Few nonpolitical stories this year have sparked a discussion as the recent New York Times article “Worshiping the False Idols of Wellness.” The story was an examination of new, often expensive, "wellness" products and focused on a marketplace with connection to actress Gwyneth Paltrow. It’s provoked a debate about the gray area between medicine and, well, goop.
In the piece, a San Francisco-based gynecologist and obstetrician Jen Gunter was quoted as saying, “Wellness is not the same as medicine. Medicine is the science of reducing death and disease and increasing long and healthy lives.” I couldn’t agree more.
Part of the problem: dismissing the power of lifestyle is like throwing out the baby with the bathwater. Science does not back up charcoal detox cleanses or replacing healthy food with vitamins and supplements, but it does support the fact that a healthy lifestyle can prevent and even reverse disease. You cannot prevent breast cancer by avoiding underwire bras, however, eating a whole foods plant based diet has been shown to prevent and slow the progression of cancer as well as other chronic diseases such as heart disease and diabetes.
Incorporating lifestyle medicine into cancer treatment isn’t a suggestion to avoid or delay conventional treatment but shouldn’t be overlooked as a means to achieve optimal treatment success.
Specifically, Blue Shield of California has narrowed these health behaviors to 6 pillars:
- Eat a whole foods plant-based diet
- Get regular exercise
- Manage stress and develop emotional resilience
- Develop a social support system
- Get enough sleep
- Don’t smoke
Using these pillars alone, we can ward off a host of chronic conditions including diabetes, heart disease and even cancer at a fraction of the cost and with no undesired side effects. The American College of Lifestyle Medicine says, “Healthy lifestyle is the medicine that can prevent as much as 80% of chronic disease. No other medicine can do that.”

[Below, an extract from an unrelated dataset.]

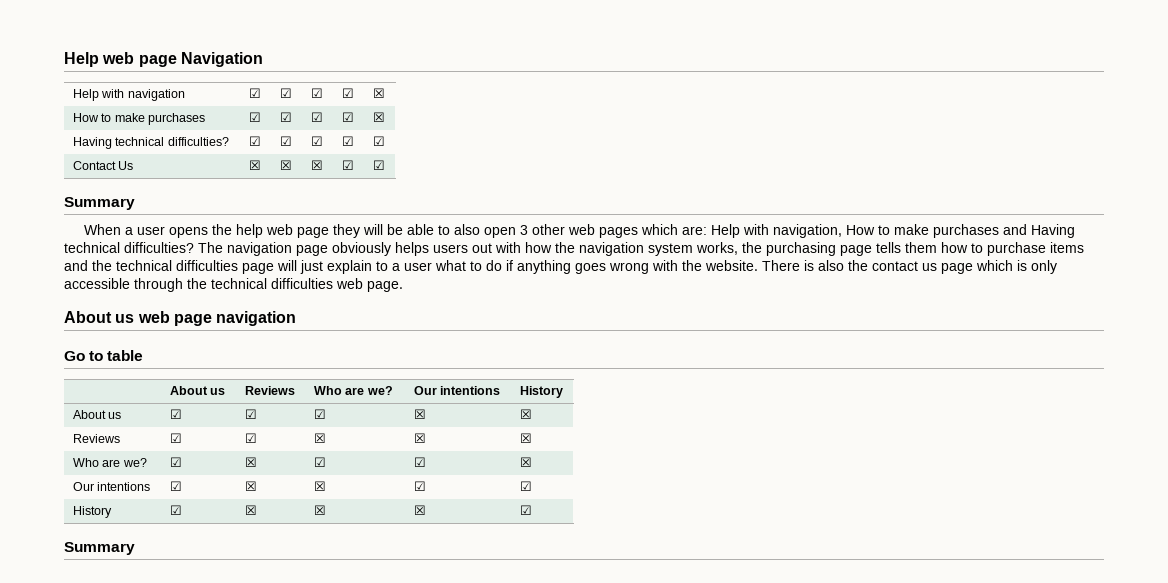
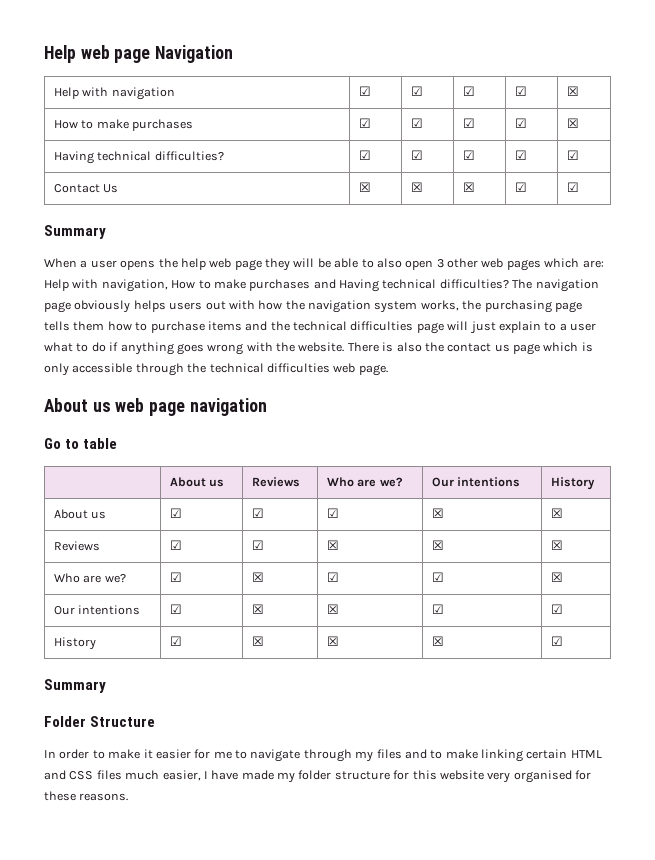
(135, 548) none -> [44,716,156,727] [44,749,602,762] [44,770,591,783] [44,791,129,801] // Folder Structure // In order to make it easier for me to navigate through my files and to make linking certain HTML and CSS files much easier, I have made my folder structure for this website very organised for these reasons.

The ACLM has hosts a library of hundreds of studies that support the efficacy of lifestyle medicine. There’s ample evidence diet and exercise have dramatic effects on our health. For instance, a randomized control trial tested the length of telomeres, compound structures on our chromosomes that shorten as we age. The study looked at telomere length before and after comprehensive lifestyle change in men with early stage prostate cancer. The results showed that the intervention group actually lengthened their telomeres versus the control group which telomeres shortened.
In other words, the men who radically changed their lifestyle – diet and exercise – saw fewer signs of aging such as loss of collagen in skin or loss in muscle mass. The lifestyle changes effectively made these men turn back the clock on aging. In another study, the effect of physical activity on all-cause mortality was tested. This randomized control trial showed that people who exercised 150 minutes or more per week decreased the risk of all-cause mortality by as much as 40%.
Blue Shield of California offers a suite of clinically validated Lifestyle Medicine programs ranging from increasing physical activity to reversing heart disease. Notably, Blue Shield of California’s Diabetes program is giving its members who are at-risk for developing diabetes the opportunity to prevent diabetes before it strikes. In addition, the Ornish Reversal Program is giving heart disease patients a new lease on life by assisting them in reversing their heart disease. Both programs utilize 100% lifestyle interventions – no medications or invasive procedures are used.
Angie Kalousek is director of markets, lifestyle medicine for Blue Shield of California. She oversees the sales and marketing of clinically proven lifestyle medicine programs for Blue Shield of California’s members.